Kenny, Christopher T., Shiro Kuriwaki, Cory McCartan, Evan Rosenman, Tyler Simko, and Kosuke Imai. (2023). ``Comment: The Essential Role of Policy Evaluation for the 2020 Census Disclosure Avoidance System.'' Harvard Data Science Review, Special Issue 2: Dierential Privacy for the 2020 U.S. Census (January).

Abstract

In “Differential Perspectives: Epistemic Disconnects Surrounding the US Census Bureau’s Use of Differential Privacy,” boyd and Sarathy argue that empirical evaluations of the Census Disclosure Avoidance System (DAS), including our published analysis , failed to recognize how the benchmark data against which the 2020 DAS was evaluated is never a ground truth of population counts. In this commentary, we explain why policy evaluation, which was the main goal of our analysis, is still meaningful without access to a perfect ground truth.
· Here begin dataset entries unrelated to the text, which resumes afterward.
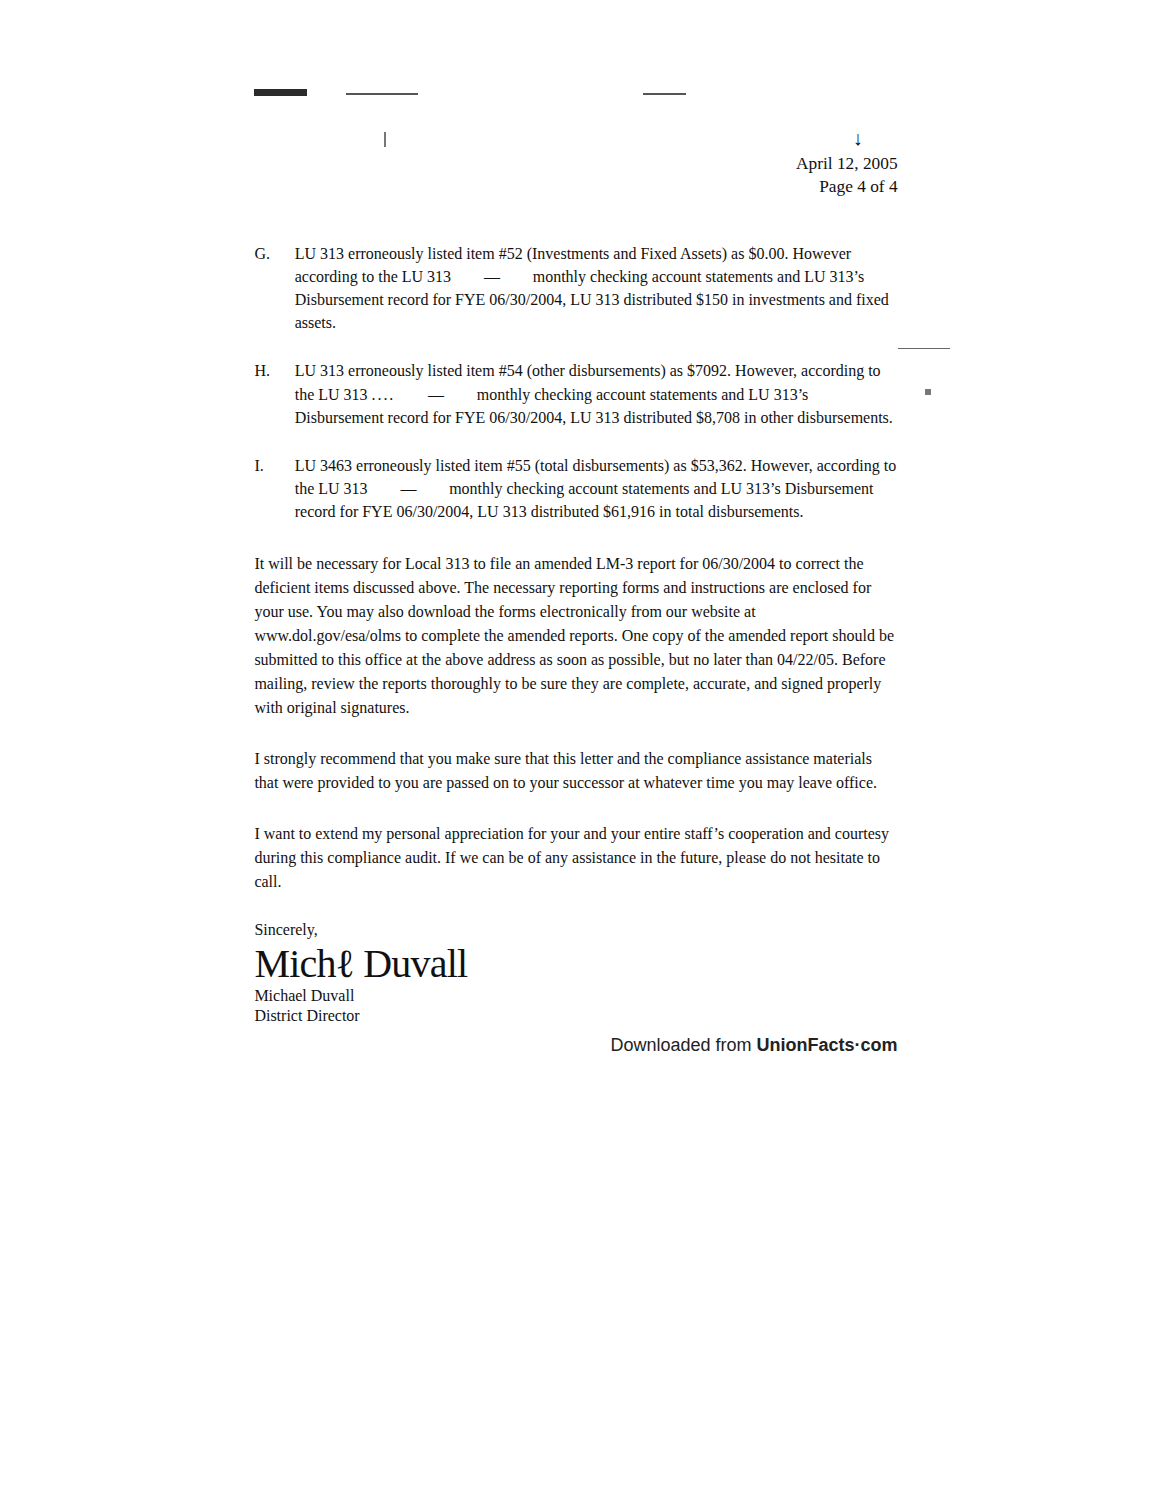↓
April 12, 2005
Page 4 of 4
G. LU 313 erroneously listed item #52 (Investments and Fixed Assets) as $0.00. However according to the LU 313 — monthly checking account statements and LU 313’s Disbursement record for FYE 06/30/2004, LU 313 distributed $150 in investments and fixed assets.
H. LU 313 erroneously listed item #54 (other disbursements) as $7092. However, according to the LU 313 .... — monthly checking account statements and LU 313’s Disbursement record for FYE 06/30/2004, LU 313 distributed $8,708 in other disbursements.
I. LU 3463 erroneously listed item #55 (total disbursements) as $53,362. However, according to the LU 313 — monthly checking account statements and LU 313’s Disbursement record for FYE 06/30/2004, LU 313 distributed $61,916 in total disbursements.
It will be necessary for Local 313 to file an amended LM-3 report for 06/30/2004 to correct the deficient items discussed above. The necessary reporting forms and instructions are enclosed for your use. You may also download the forms electronically from our website at www.dol.gov/esa/olms to complete the amended reports. One copy of the amended report should be submitted to this office at the above address as soon as possible, but no later than 04/22/05. Before mailing, review the reports thoroughly to be sure they are complete, accurate, and signed properly with original signatures.
I strongly recommend that you make sure that this letter and the compliance assistance materials that were provided to you are passed on to your successor at whatever time you may leave office.
I want to extend my personal appreciation for your and your entire staff’s cooperation and courtesy during this compliance audit. If we can be of any assistance in the future, please do not hesitate to call.
Sincerely,
Michℓ Duvall
Michael Duvall
District Director
Downloaded from UnionFacts·com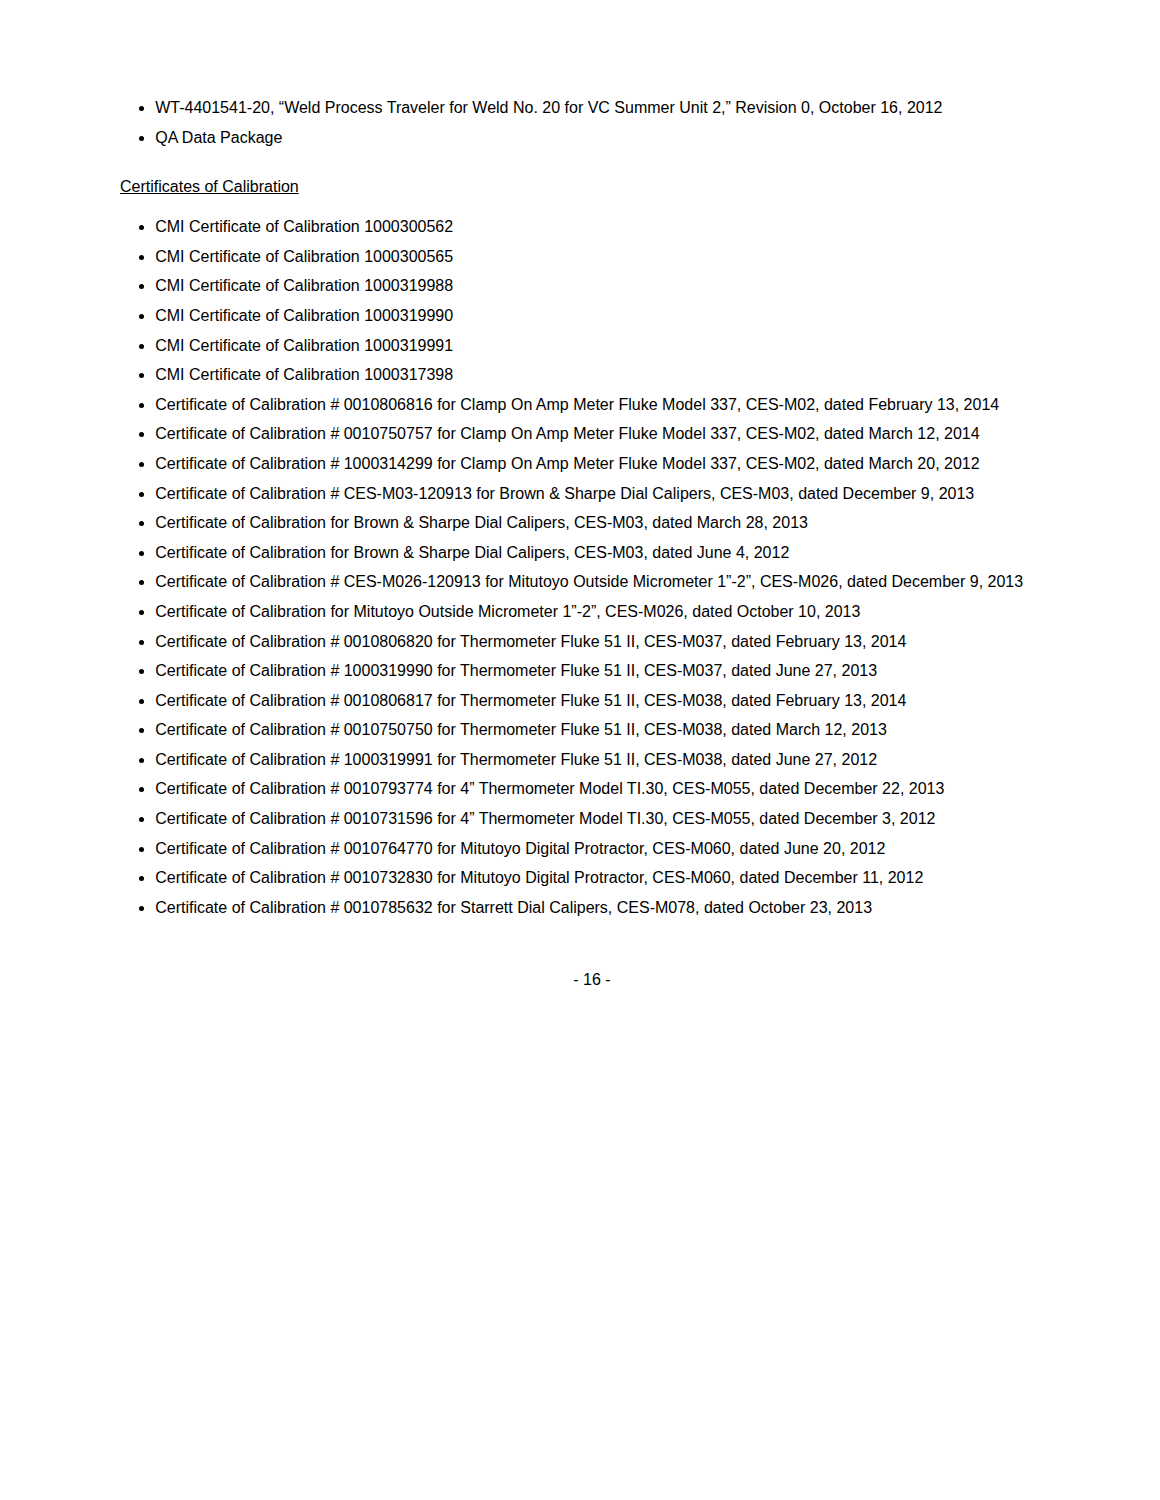WT-4401541-20, “Weld Process Traveler for Weld No. 20 for VC Summer Unit 2,” Revision 0, October 16, 2012
QA Data Package
Certificates of Calibration
CMI Certificate of Calibration 1000300562
CMI Certificate of Calibration 1000300565
CMI Certificate of Calibration 1000319988
CMI Certificate of Calibration 1000319990
CMI Certificate of Calibration 1000319991
CMI Certificate of Calibration 1000317398
Certificate of Calibration # 0010806816 for Clamp On Amp Meter Fluke Model 337, CES-M02, dated February 13, 2014
Certificate of Calibration # 0010750757 for Clamp On Amp Meter Fluke Model 337, CES-M02, dated March 12, 2014
Certificate of Calibration # 1000314299 for Clamp On Amp Meter Fluke Model 337, CES-M02, dated March 20, 2012
Certificate of Calibration # CES-M03-120913 for Brown & Sharpe Dial Calipers, CES-M03, dated December 9, 2013
Certificate of Calibration for Brown & Sharpe Dial Calipers, CES-M03, dated March 28, 2013
Certificate of Calibration for Brown & Sharpe Dial Calipers, CES-M03, dated June 4, 2012
Certificate of Calibration # CES-M026-120913 for Mitutoyo Outside Micrometer 1”-2”, CES-M026, dated December 9, 2013
Certificate of Calibration for Mitutoyo Outside Micrometer 1”-2”, CES-M026, dated October 10, 2013
Certificate of Calibration # 0010806820 for Thermometer Fluke 51 II, CES-M037, dated February 13, 2014
Certificate of Calibration # 1000319990 for Thermometer Fluke 51 II, CES-M037, dated June 27, 2013
Certificate of Calibration # 0010806817 for Thermometer Fluke 51 II, CES-M038, dated February 13, 2014
Certificate of Calibration # 0010750750 for Thermometer Fluke 51 II, CES-M038, dated March 12, 2013
Certificate of Calibration # 1000319991 for Thermometer Fluke 51 II, CES-M038, dated June 27, 2012
Certificate of Calibration # 0010793774 for 4” Thermometer Model TI.30, CES-M055, dated December 22, 2013
Certificate of Calibration # 0010731596 for 4” Thermometer Model TI.30, CES-M055, dated December 3, 2012
Certificate of Calibration # 0010764770 for Mitutoyo Digital Protractor, CES-M060, dated June 20, 2012
Certificate of Calibration # 0010732830 for Mitutoyo Digital Protractor, CES-M060, dated December 11, 2012
Certificate of Calibration # 0010785632 for Starrett Dial Calipers, CES-M078, dated October 23, 2013
- 16 -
We also point out that our evaluation leveraged features specific to the decennial Census and redistricting data, such as block-level population invariance under swapping and voter file racial identification, better approximating a comparison with the ground truth. Lastly, we show that accurate statistical predictions of individual race based on the Bayesian Improved Surname Geocoding, while not a violation of differential privacy, substantially increases the disclosure risk of private information the Census Bureau sought to protect. We conclude by arguing that policy makers must confront a key trade-off between data utility and privacy protection, and an epistemic disconnect alone is insufficient to explain disagreements between policy choices.